# Rule of thumb for Jib sheet



## jbrockpiano (Apr 15, 2007)

For a 30' sloop what would be the ideal length for a jib sheet looped at the clew on a 150 genoa ? thanks,

JB


----------



## nolatom (Jun 29, 2005)

I'll take an educated guess and say that the clew of a 150 genny is halfway back from the mast, and assuming there's no intervening headstay (i.e. this is your typical sloop, not a cutter), that you want at least a boat-length of sheet, plus 10 or 20 percent.

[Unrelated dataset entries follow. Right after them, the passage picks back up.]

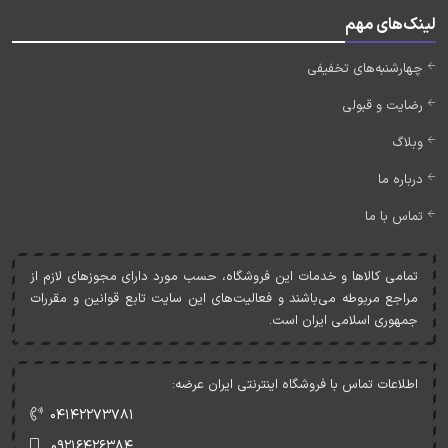
لینک‌های مهم
چهارشنبه‌های تخفیفی
رضایت و قبولی
وبلاگ
درباره ما
تماس با ما
تمامی کالاها و خدمات اين فروشگاه، حسب مورد دارای مجوزهای لازم از
مراجع مربوطه می‌باشند و فعاليت‌های اين سايت تابع قوانين و مقررات
جمهوری اسلامی ايران است.
اطلاعات تماس با فروشگاه اینترنتی ایران عرضه:
۰۴۱۴۲۲۷۳۷۸۱
۰۹۲۱۶۴۲۶۳۸۴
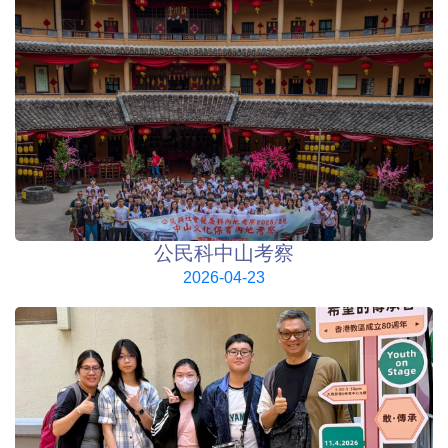
公民科中山考察
2026-04-23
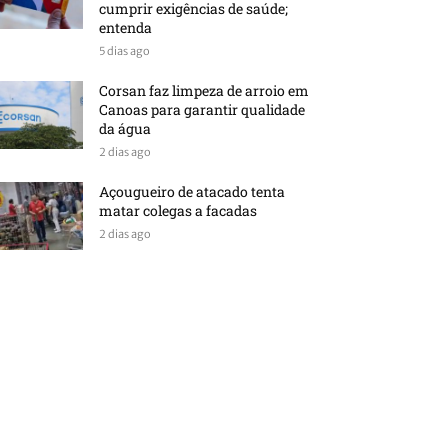
cumprir exigências de saúde;
entenda
5 dias ago
Corsan faz limpeza de arroio em
Canoas para garantir qualidade
da água
2 dias ago
Açougueiro de atacado tenta
matar colegas a facadas
2 dias ago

So if you loop it at the clew, two boatlengths plus 10 or 20 percent, or around 70 feet?. When you buy it, err on the long side, it's lots easier to shorten a sheet than to lengthen it..;-)


----------



## sailingdog (Mar 19, 2006)

is this a double sheet, which goes to both starboard and port, and is tied at the clew using something like a larks head knot, or a single sheet, where you have two separate sheets for starboard and port??

35' and 70' respectively...or there abouts... it depends on the exact layout of your genoa track and what turning blocks you have to go through and where the winches are. They could be as short as 30'/60' or as long a 40'/80'.


----------



## Plumper (Nov 21, 2007)

I'd measure it.


----------



## gdimit (Jul 16, 2007)

If you use a whisker pole, don't forget that it adds some extra footage requirements (especially on the lazy sheet)!


----------



## sailingfool (Apr 17, 2000)

The jib sheet length should be 1.5 times the boat length, so you are looking at a line 3 times boat length.


----------